## Tasks for this exercise
[a] Translate into Spanish this sentence from the Security Requirements passage: "In this section, we briefly discuss the security requirement for polynomial commitment schemes."
[b] Using the Security Requirements passage, mark each statement yes or no and quote the words that decide it: (i) The section discusses the security requirement at length. (ii) When the scheme is executed honestly, the verification algorithms always return 1. (iii) The verification algorithms named are VerifyPoly and VerifyEval.
[c] Reproduce the stretch of the Security Requirements passage from "In this section, we" through "w_i)\) always returns \(1\).".

-- Text block follows --

Security Requirements

In this section, we briefly discuss the security requirement for polynomial commitment schemes.

A polynomial commitment scheme is said to be secure if it satisfies the following properties:

  • Correctness. The correctness property says that if the scheme is executed honestly then the verification algorithms, namely, \(\mathsf{VerifyPoly}\) and \(\mathsf{VerifyEval}\), always returns \(1\). In particular, assume that \(ck \leftarrow \mathsf{Setup}(1^\kappa, t)\) and \((c, d) \leftarrow \mathsf{Commit}(ck, f(X))\). Then, \(\mathsf{VerifyPoly}(ck, f(X), c, d)\) always returns \(1\). And, for any \(w_i\) output by \(\mathsf{CreateWitness}(ck, f(i), i, d)\), algorithm \(\mathsf{VerifyEval}(ck, c, i, f(i), w_i)\) always returns \(1\).

-- Text block concluded --
-- Extracted entries follows --

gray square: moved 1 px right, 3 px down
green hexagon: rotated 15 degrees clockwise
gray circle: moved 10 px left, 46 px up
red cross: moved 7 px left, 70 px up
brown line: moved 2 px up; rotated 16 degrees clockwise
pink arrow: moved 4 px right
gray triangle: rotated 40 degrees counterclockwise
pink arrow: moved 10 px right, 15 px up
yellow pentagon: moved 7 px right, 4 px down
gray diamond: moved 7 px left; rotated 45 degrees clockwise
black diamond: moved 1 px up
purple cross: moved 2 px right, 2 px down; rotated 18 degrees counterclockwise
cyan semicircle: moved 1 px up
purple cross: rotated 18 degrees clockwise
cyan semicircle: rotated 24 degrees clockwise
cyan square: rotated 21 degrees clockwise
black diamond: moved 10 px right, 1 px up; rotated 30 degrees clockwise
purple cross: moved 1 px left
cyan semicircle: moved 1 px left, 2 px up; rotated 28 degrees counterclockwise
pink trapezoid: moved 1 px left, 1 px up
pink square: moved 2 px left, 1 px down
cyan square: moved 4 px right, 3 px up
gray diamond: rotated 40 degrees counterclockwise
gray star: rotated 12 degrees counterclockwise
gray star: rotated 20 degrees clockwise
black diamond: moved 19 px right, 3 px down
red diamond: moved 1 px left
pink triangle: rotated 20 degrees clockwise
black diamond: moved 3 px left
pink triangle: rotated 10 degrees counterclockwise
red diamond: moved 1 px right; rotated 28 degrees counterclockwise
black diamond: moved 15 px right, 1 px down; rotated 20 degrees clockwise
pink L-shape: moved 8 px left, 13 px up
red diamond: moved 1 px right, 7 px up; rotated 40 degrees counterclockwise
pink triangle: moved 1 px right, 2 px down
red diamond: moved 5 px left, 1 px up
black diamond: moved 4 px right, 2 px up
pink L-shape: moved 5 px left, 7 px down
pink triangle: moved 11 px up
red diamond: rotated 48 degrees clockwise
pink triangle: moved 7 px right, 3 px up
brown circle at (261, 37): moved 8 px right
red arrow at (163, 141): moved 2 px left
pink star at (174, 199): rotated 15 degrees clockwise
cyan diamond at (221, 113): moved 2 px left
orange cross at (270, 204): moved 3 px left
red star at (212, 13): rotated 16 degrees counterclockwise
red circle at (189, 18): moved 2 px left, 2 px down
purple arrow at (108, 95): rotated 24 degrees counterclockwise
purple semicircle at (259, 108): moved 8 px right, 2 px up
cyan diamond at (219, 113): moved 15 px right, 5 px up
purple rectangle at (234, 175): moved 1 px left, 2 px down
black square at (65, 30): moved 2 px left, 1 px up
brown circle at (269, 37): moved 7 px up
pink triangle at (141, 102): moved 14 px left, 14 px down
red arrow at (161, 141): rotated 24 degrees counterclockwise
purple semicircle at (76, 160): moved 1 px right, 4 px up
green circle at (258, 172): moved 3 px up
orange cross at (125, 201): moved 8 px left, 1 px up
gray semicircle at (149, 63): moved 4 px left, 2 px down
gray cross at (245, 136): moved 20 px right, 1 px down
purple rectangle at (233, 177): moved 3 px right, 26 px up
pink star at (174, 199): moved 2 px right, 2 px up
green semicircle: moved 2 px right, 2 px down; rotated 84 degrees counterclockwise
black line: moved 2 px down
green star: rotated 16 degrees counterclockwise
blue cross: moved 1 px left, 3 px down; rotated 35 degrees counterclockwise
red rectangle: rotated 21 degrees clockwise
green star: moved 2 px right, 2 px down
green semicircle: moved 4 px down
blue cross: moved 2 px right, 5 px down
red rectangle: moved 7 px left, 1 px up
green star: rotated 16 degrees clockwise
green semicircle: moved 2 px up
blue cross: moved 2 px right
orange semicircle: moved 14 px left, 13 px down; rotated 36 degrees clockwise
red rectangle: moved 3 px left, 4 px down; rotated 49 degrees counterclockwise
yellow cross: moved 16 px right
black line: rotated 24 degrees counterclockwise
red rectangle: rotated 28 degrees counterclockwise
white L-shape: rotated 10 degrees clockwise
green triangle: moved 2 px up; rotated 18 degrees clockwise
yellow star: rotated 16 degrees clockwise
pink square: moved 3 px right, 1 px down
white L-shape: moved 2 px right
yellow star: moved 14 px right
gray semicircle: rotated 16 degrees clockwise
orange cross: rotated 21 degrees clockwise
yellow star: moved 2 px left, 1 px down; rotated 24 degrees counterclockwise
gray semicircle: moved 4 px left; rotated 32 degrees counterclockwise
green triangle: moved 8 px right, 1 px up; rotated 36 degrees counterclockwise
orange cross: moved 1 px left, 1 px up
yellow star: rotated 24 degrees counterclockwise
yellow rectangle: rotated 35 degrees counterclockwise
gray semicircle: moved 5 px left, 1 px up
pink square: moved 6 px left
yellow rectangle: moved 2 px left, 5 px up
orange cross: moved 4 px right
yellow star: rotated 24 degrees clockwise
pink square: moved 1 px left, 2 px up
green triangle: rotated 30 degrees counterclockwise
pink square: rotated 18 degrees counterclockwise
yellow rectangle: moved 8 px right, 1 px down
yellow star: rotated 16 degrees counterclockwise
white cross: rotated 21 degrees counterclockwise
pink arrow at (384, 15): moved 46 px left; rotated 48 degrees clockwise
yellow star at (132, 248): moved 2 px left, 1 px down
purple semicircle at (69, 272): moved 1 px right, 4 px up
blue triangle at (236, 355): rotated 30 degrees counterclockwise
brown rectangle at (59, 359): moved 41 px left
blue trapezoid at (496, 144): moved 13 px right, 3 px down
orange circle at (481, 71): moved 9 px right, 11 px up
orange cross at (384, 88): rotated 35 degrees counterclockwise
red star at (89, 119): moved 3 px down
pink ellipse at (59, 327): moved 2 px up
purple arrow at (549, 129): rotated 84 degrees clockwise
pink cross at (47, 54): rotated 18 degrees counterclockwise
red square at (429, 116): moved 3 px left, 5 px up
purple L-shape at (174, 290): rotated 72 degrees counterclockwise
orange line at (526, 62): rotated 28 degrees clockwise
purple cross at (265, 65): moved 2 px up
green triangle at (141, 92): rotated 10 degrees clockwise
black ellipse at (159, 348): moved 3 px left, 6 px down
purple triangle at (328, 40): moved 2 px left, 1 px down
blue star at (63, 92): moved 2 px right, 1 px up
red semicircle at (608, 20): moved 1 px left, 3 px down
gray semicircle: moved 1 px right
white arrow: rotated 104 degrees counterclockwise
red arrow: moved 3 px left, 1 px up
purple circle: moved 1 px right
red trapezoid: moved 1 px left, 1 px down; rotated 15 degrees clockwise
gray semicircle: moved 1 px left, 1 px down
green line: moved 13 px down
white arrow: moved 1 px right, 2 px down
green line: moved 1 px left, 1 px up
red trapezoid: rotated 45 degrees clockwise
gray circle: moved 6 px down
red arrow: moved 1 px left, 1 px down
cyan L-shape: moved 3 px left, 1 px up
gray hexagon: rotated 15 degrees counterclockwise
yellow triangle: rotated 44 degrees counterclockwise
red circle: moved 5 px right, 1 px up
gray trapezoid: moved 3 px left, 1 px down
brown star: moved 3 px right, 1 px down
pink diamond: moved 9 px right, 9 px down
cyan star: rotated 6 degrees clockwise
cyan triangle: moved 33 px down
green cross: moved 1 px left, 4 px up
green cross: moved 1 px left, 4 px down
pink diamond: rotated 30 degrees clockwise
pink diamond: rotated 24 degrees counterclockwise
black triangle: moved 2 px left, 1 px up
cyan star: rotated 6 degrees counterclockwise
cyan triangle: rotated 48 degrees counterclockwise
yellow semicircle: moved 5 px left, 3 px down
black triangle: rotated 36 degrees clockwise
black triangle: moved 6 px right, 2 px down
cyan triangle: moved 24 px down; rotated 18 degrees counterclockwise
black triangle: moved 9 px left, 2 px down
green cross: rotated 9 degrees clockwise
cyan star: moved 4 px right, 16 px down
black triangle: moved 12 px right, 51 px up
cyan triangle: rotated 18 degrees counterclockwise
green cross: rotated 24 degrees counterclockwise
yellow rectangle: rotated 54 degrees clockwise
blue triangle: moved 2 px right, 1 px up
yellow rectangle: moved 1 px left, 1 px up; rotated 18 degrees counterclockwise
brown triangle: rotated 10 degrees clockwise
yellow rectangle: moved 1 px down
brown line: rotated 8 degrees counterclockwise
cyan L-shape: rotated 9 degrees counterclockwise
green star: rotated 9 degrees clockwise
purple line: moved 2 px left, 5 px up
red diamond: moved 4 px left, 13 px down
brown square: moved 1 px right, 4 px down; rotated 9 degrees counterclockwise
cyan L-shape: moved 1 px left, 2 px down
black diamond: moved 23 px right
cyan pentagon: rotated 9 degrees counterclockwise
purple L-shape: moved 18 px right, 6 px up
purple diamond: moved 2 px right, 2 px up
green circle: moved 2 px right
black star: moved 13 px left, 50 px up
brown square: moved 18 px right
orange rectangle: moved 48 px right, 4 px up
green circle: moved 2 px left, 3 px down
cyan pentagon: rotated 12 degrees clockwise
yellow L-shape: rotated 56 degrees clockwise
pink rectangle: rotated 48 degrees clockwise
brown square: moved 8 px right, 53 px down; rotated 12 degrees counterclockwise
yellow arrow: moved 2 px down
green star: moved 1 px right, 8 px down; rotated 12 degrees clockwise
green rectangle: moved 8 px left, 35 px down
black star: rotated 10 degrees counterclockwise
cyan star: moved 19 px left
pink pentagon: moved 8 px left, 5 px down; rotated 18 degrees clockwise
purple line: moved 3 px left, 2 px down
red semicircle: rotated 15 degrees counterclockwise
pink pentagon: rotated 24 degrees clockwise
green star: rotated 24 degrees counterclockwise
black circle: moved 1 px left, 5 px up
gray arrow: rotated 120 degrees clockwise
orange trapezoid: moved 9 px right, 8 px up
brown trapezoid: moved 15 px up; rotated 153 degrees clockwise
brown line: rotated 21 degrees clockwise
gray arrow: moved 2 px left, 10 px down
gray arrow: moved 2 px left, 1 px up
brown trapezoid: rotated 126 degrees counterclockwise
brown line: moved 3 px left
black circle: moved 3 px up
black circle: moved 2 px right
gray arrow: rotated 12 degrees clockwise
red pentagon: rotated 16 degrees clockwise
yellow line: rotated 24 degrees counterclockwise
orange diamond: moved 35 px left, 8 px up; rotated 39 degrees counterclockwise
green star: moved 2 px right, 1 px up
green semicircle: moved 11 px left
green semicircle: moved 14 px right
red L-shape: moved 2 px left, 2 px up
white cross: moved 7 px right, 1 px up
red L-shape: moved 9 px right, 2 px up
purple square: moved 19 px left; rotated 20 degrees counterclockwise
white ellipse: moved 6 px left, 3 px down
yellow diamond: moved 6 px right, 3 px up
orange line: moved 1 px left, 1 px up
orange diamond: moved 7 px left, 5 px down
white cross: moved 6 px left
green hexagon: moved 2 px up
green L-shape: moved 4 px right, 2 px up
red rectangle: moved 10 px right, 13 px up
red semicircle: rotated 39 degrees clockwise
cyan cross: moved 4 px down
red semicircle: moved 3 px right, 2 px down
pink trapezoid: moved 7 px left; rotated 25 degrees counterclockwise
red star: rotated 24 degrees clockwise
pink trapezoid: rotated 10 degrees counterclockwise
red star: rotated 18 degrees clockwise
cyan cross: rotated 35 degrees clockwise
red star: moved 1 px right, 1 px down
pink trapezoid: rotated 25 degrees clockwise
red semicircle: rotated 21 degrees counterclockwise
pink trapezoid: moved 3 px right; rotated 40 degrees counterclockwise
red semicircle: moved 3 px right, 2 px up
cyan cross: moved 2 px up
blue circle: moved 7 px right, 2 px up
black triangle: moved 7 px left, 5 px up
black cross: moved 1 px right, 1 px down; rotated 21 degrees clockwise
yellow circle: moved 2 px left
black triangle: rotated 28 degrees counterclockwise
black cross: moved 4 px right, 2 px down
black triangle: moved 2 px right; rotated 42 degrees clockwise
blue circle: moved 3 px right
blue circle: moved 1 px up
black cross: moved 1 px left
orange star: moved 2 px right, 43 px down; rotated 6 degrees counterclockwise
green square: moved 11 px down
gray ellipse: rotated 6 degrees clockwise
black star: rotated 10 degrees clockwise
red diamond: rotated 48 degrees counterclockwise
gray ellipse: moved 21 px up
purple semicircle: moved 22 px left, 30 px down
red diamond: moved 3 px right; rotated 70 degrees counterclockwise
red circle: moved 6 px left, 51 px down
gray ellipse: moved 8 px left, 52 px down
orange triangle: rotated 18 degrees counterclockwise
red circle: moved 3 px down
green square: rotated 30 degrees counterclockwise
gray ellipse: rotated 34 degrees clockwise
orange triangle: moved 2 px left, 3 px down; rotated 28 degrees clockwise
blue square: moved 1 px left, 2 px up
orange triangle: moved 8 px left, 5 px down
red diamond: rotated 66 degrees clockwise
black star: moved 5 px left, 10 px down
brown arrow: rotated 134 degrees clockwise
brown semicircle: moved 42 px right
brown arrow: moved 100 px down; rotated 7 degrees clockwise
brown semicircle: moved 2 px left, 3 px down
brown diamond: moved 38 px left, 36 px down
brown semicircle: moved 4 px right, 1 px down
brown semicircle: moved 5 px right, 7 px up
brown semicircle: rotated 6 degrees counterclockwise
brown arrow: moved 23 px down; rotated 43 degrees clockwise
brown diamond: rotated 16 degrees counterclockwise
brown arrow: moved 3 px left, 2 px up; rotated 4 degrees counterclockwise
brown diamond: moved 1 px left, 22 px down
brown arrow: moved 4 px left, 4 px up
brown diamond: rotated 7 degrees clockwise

-- Extracted entries concluded --

## Solutions for each task
[a] En esta sección, analizamos brevemente el requisito de seguridad para los esquemas de compromiso polinomial.

[b]
(i) No: "we briefly discuss the security requirement for polynomial commitment schemes"
(ii) Yes: "if the scheme is executed honestly then the verification algorithms, namely, \(\mathsf{VerifyPoly}\) and \(\mathsf{VerifyEval}\), always returns \(1\)"
(iii) Yes: "namely, \(\mathsf{VerifyPoly}\) and \(\mathsf{VerifyEval}\)"

[c]
In this section, we briefly discuss the security requirement for polynomial commitment schemes.

A polynomial commitment scheme is said to be secure if it satisfies the following properties:

  • Correctness. The correctness property says that if the scheme is executed honestly then the verification algorithms, namely, \(\mathsf{VerifyPoly}\) and \(\mathsf{VerifyEval}\), always returns \(1\). In particular, assume that \(ck \leftarrow \mathsf{Setup}(1^\kappa, t)\) and \((c, d) \leftarrow \mathsf{Commit}(ck, f(X))\). Then, \(\mathsf{VerifyPoly}(ck, f(X), c, d)\) always returns \(1\). And, for any \(w_i\) output by \(\mathsf{CreateWitness}(ck, f(i), i, d)\), algorithm \(\mathsf{VerifyEval}(ck, c, i, f(i), w_i)\) always returns \(1\).